# [TASK ITEM]
Copy each line of the listing that includes "activities".

# [SOURCE DATA]
------------

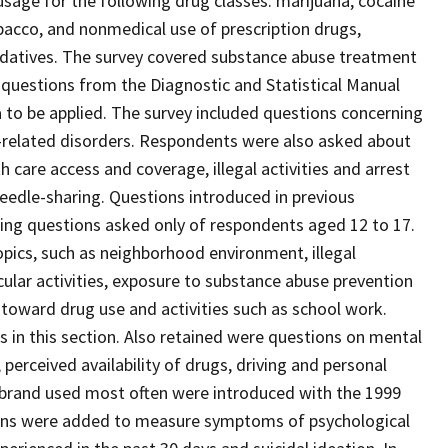
 usage for the following drug classes: marijuana, cocaine
tobacco, and nonmedical use of prescription drugs,
d sedatives. The survey covered substance abuse treatment
 questions from the Diagnostic and Statistical Manual
a to be applied. The survey included questions concerning
-related disorders. Respondents were also asked about
care access and coverage, illegal activities and arrest
eedle-sharing. Questions introduced in previous
ding questions asked only of respondents aged 12 to 17.
opics, such as neighborhood environment, illegal
ricular activities, exposure to substance abuse prevention
toward drug use and activities such as school work.
in this section. Also retained were questions on mental
 perceived availability of drugs, driving and personal
 brand used most often were introduced with the 1999
tions were added to measure symptoms of psychological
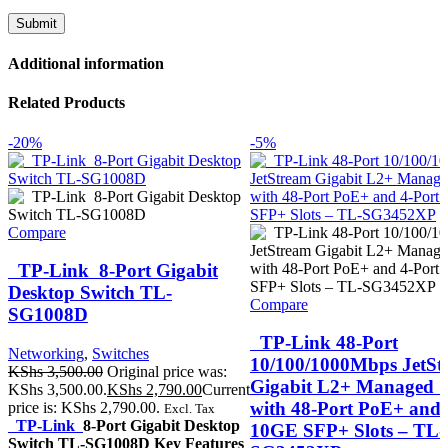
Additional information
Related Products
-20%
-5%
Compare
TP-Link 8-Port Gigabit
Desktop Switch TL-
Compare
SG1008D
TP-Link 48-Port
Networking
,
Switches
10/100/1000Mbps JetSt
KShs
3,500.00
Original price was:
Gigabit L2+ Managed S
KShs 3,500.00.
KShs
2,790.00
Current
with 48-Port PoE+ and 
price is: KShs 2,790.00.
Excl. Tax
TP-Link
8-Port Gigabit Desktop
10GE SFP+ Slots – TL-
Switch TL-SG1008D Key Features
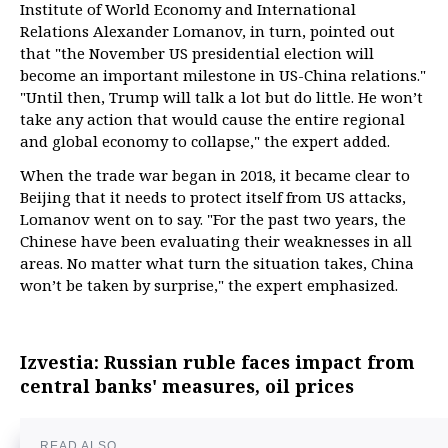
Institute of World Economy and International
Relations Alexander Lomanov, in turn, pointed out
that "the November US presidential election will
become an important milestone in US-China relations."
"Until then, Trump will talk a lot but do little. He won’t
take any action that would cause the entire regional
and global economy to collapse," the expert added.
When the trade war began in 2018, it became clear to
Beijing that it needs to protect itself from US attacks,
Lomanov went on to say. "For the past two years, the
Chinese have been evaluating their weaknesses in all
areas. No matter what turn the situation takes, China
won’t be taken by surprise," the expert emphasized.
Izvestia: Russian ruble faces impact from
central banks' measures, oil prices
READ ALSO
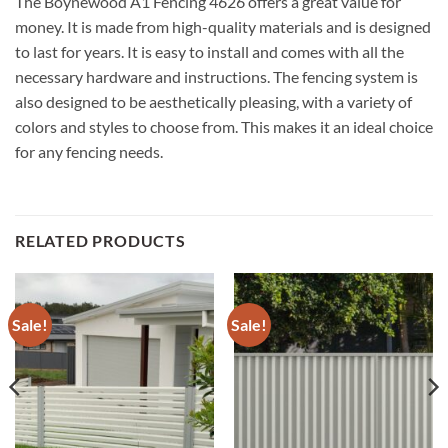
The Boynewood A1 Fencing 4626 offers a great value for
money. It is made from high-quality materials and is designed
to last for years. It is easy to install and comes with all the
necessary hardware and instructions. The fencing system is
also designed to be aesthetically pleasing, with a variety of
colors and styles to choose from. This makes it an ideal choice
for any fencing needs.
RELATED PRODUCTS
Sale!
Sale!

------------

# [SOLUTION BELOW]
care access and coverage, illegal activities and arrest
ricular activities, exposure to substance abuse prevention
toward drug use and activities such as school work.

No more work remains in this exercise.